Fiduciaries and custodians hold assets on behalf of payer and payee. Retail assets are typically denominated in currency, and typically held as deposit accounts, prepaid accounts, or unsecured credit. Typically these fiduciaries include depository institutions, credit issuers, payment acquirers, mobile money operators, or any other issuer of accounts against which payment instruments are written. In every payment system, there must be a source of funds that constitute assets promised as payment. The payment instrument is an instruction to transfer ownership of assets, in the form of an account balance, to a counterparty’s accounts.

Backbones

Clearinghouses and networks are the backbones that reconcile payment instructions from payer and payee, i.e., execute clearing and settlement. Counterparties issue payment instruments to their fiduciaries to their representatives with a clearing network.
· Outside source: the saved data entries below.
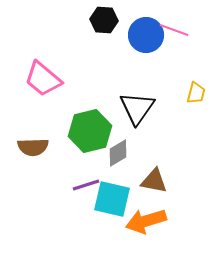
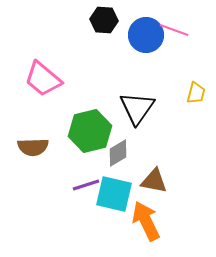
cyan square: moved 2 px right, 5 px up
orange arrow: rotated 81 degrees clockwise
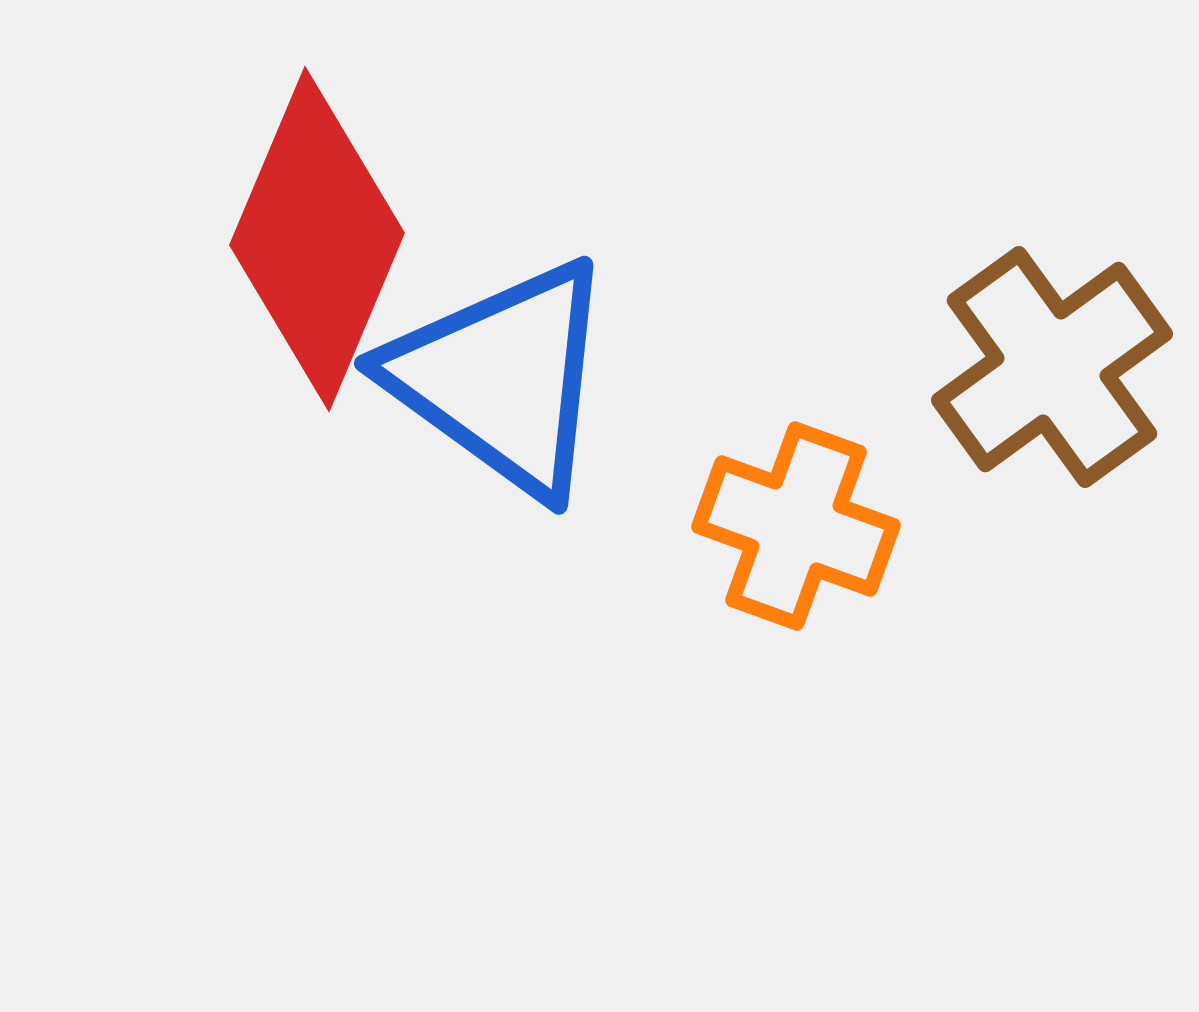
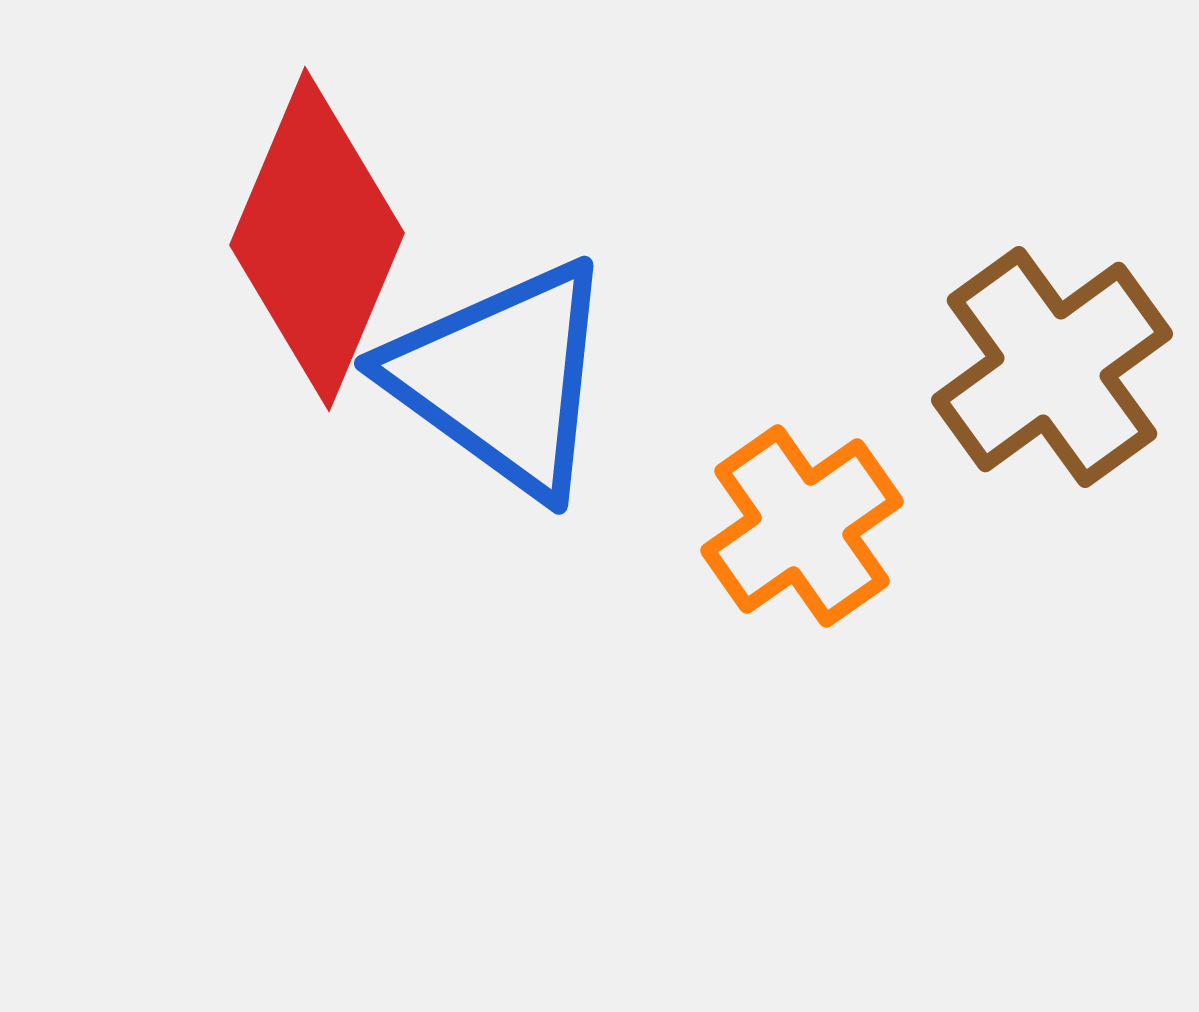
orange cross: moved 6 px right; rotated 35 degrees clockwise
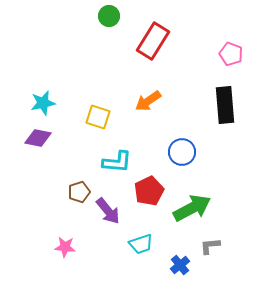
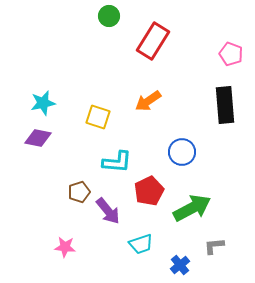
gray L-shape: moved 4 px right
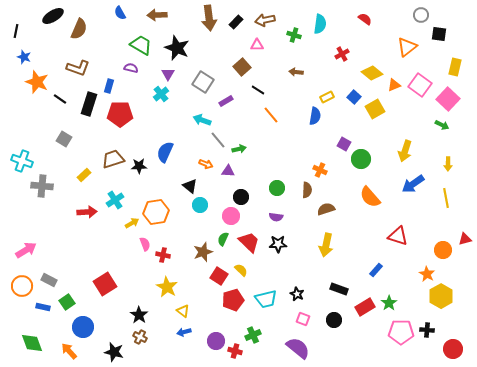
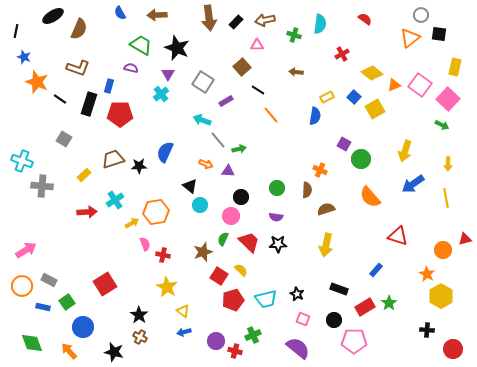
orange triangle at (407, 47): moved 3 px right, 9 px up
pink pentagon at (401, 332): moved 47 px left, 9 px down
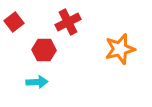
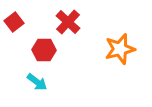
red cross: rotated 20 degrees counterclockwise
cyan arrow: rotated 40 degrees clockwise
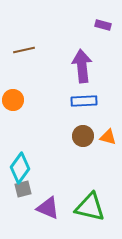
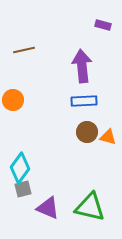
brown circle: moved 4 px right, 4 px up
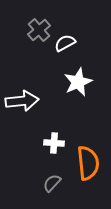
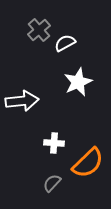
orange semicircle: rotated 52 degrees clockwise
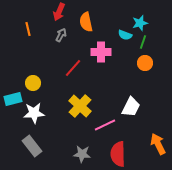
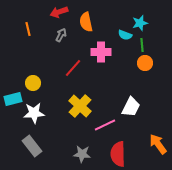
red arrow: rotated 48 degrees clockwise
green line: moved 1 px left, 3 px down; rotated 24 degrees counterclockwise
orange arrow: rotated 10 degrees counterclockwise
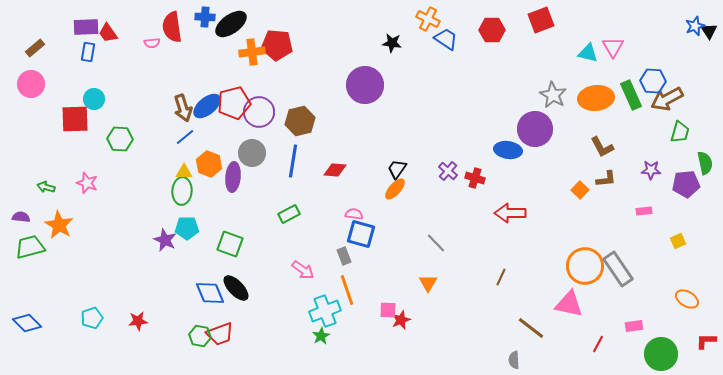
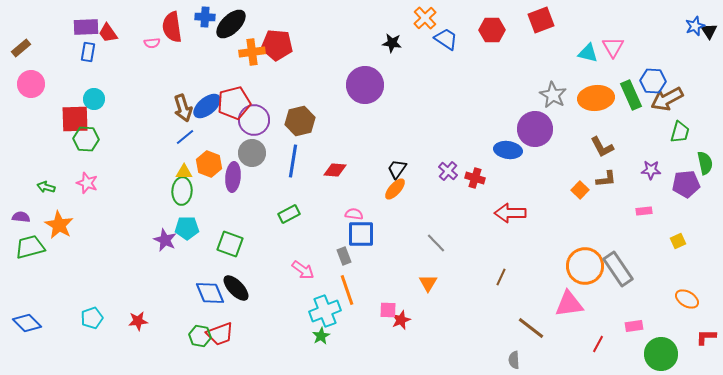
orange cross at (428, 19): moved 3 px left, 1 px up; rotated 20 degrees clockwise
black ellipse at (231, 24): rotated 8 degrees counterclockwise
brown rectangle at (35, 48): moved 14 px left
purple circle at (259, 112): moved 5 px left, 8 px down
green hexagon at (120, 139): moved 34 px left
blue square at (361, 234): rotated 16 degrees counterclockwise
pink triangle at (569, 304): rotated 20 degrees counterclockwise
red L-shape at (706, 341): moved 4 px up
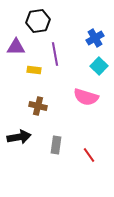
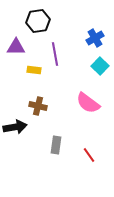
cyan square: moved 1 px right
pink semicircle: moved 2 px right, 6 px down; rotated 20 degrees clockwise
black arrow: moved 4 px left, 10 px up
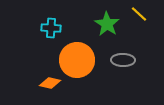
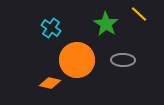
green star: moved 1 px left
cyan cross: rotated 30 degrees clockwise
Clearing networks can include the automated clearinghouse, credit card networks, ATM switches, and a variety of other clearing corporations.

Chips

Hardware and software for payments, or generically, a \emph{chip}, is simply a tangible form of structured data. Account numbers and authorization codes are stored on cards with publicly available standards: such as magnetic stripe cards, smart cards, NFC (near-field communications), and RFID (radio-frequency identification). The purpose of chips is to correctly identify the payer and payee account holders, and to transmit all (and only) valid payment instructions from counterparties to their fiduciaries and the backbone, so that clearing and settlement can occur at the network’s promised rate of speed.

 Misconceptions

Assets: Account-based payment systems are fundamentally not money. Money, in the form of currency and coin, is a negotiable commodity with a precisely known value, that bears no record of its owner’s identity. From a technical perspective, money is anonymous.

Backbones: Issuers and clearinghouses are not mutually exclusive identities. They are defined by functions. When single issuers and single depository institutions settle transactions among their base of customers, transactions can be cleared and settled without using external networks. The same is true of closed-loop prepaid cards held for mass transit and individual merchants. Once value has been stored on the card’s closed-loop account, further payments can be cleared without external access to clearinghouses.

Chips: chips need not be hardware-based. Software such as QR codes for payments can transform generic screens and bar code readers into custom-built payments hardware. Certain hardware data interchange tokens such as RSA tokens (just to pick one) rely on software for their core functionality. Web integration, which requires extensive engineering and graceful design, can give a pure software equivalent of a hardware chip, essentially creating a new front end web-based transactions with existing payment credentials. With any of these novel chips, existing issuers and network operators can choose to integrate their offerings with the innovators; and they need not be threatened by the march of technology.

The purpose of payment hardware is to encode account information in order to ensure accuracy of transaction details and raise the costs of forgery. Novel electronic standards can improve if they raise the accuracy of payment instructions, raise the cost of forgery, speed up payment tender, or drop the cost of adoption. Payer and payee hardware are frequently not symmetric.